Le uova del drago

settembre 3, 2006 in Libri da Stefano Mola

Titolo: Le uova del drago
Autore: Pierangelo Buttafuoco
Casa editrice: Mondadori
Prezzo: € 17,00
Pagine: 286

Le uova del dragoUna delle cose più importanti in letteratura è il punto di vista. Chi è l’occhio che sta guardando alle cose e le trasforma in parole, le quali a loro volta si ritrasformano in immagini nella testa di chi legge? Da dove viene, che cosa fa? Quali sono le sue idee? Per avere un’idea della decisiva e assoluta importanza del punto di vista, è sufficiente citare un titolo: gli Esercizi di stile di Raymond Queneau. In quel testo funambolico, lo scrittore francese narra lo stesso episodio banale episodio attraverso 99 diversi possibili punti di vista e registri stilistici.

Verrebbe da dire che il punto di vista è (quasi) tutto. Le cose davanti a noi non aspettano altro che uno sguardo per trasformarsi (pensiamo ad esempio agli orologi che mordono il polso in Storie di cronopios e famas, di Julio Cortázar).

A questo punto urge rassicurare il lettore paziente che è riuscito ad arrivare fin qua: questo pezzo non è un corso abborracciato di letteratura, ma sta per diventare una recensione. Anzi, quanto abbiamo appena detto ci permette di capire facilmente una delle ragioni che hanno fatto di Le uova del drago, romanzo di Pierangelo Buttafuoco, uno dei casi letterari del 2005. La cinquina del Premio Campiello, conquistata lo scorso giugno, non è che il giusto coronamento.

Uno degli aspetti che più hanno colpito di questa storia è proprio il punto di vista da cui è narrata la storia. Che cosa ci racconta Buttafuoco? I momenti decisivi della seconda guerra mondiale in Sicilia, subito dopo lo sbarco delle truppe Alleate. Direte voi: ebbene? Be’, provate a pensare al primo film western in cui gli indiani non sono i cattivi. Non è stato uno stravolgimento del punto di vista? Buttafuoco fa proprio questo: i cattivi sono gli invasori. Ovvero, gli americani e gli inglesi.
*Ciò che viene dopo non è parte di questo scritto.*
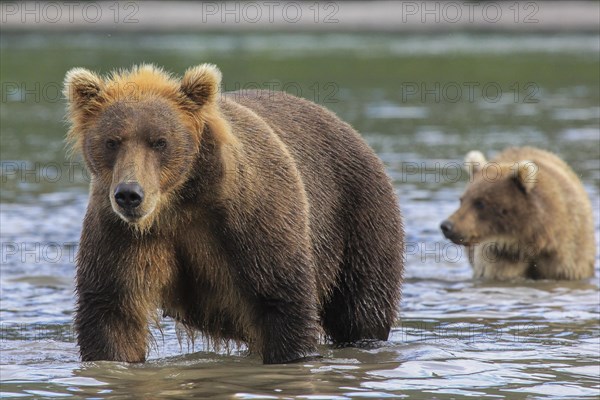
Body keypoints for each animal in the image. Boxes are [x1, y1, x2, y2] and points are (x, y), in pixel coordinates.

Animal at [64, 64, 404, 364]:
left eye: (160, 141)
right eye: (112, 141)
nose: (130, 194)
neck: (177, 202)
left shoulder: (250, 217)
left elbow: (282, 299)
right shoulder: (120, 233)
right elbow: (113, 313)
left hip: (358, 215)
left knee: (361, 306)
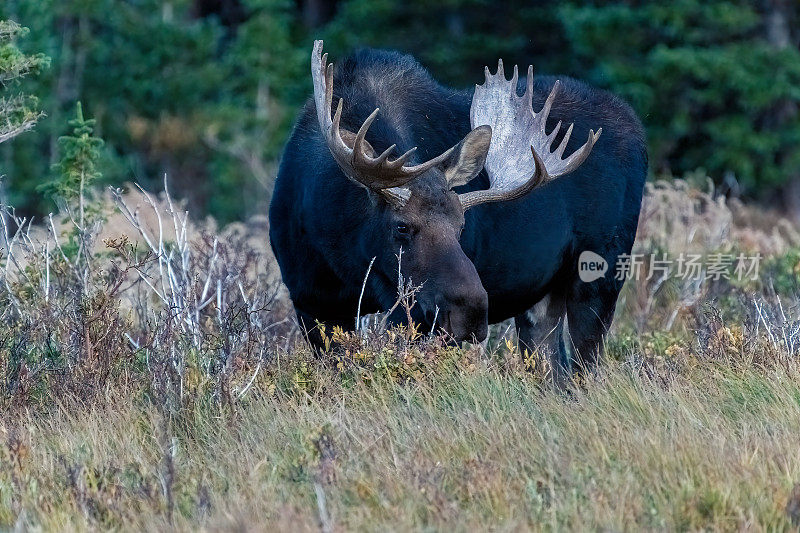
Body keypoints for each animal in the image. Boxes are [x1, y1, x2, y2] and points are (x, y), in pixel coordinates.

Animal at [272, 41, 648, 382]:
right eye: (401, 227)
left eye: (461, 226)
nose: (470, 311)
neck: (337, 249)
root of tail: (635, 122)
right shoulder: (311, 302)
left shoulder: (412, 315)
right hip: (541, 297)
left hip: (601, 273)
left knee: (587, 369)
Al centro della storia c’è una donna, Eughenia Lenbach, donna-soldato inviata da Hitler in Sicilia come spia, con il compito di creare, in caso di sconfitta delle truppe dell’Asse, focolai di rivolta e resistenza, reclutando i giovani locali: è questo che significa depositare le uova del drago. Compaiono anche altri personaggi realmente esistiti: Lucky Luciano, il generale Montgomery, l’ammiraglio Canaris, Indro Montanelli, Arafat.
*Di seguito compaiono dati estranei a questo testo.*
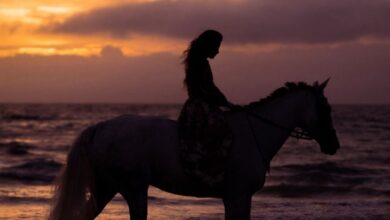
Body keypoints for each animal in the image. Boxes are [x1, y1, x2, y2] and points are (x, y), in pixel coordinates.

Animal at [48, 80, 338, 220]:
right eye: (325, 108)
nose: (334, 145)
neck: (254, 132)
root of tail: (100, 127)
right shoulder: (239, 196)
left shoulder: (235, 198)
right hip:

Il tutto sprofondato in una matrice profondamente siciliana, non solo nel calco linguistico che affiora qua e là, ma anche nell’assegnare ai personaggi autoctoni i nomi dei burattini che da tempo immemorabile combattono nell’opera dei pupi. Possiamo essere o meno d’accordo con il punto di vista di Buttafuoco, ma c’è una cosa che dobbiamo sempre cercare di fare: cercare di non addormentare mai il nostro, non adagiarci sulle verità preconfezionate, avere sempre il dubbio. Per questo, Le uova del drago è un libro importante.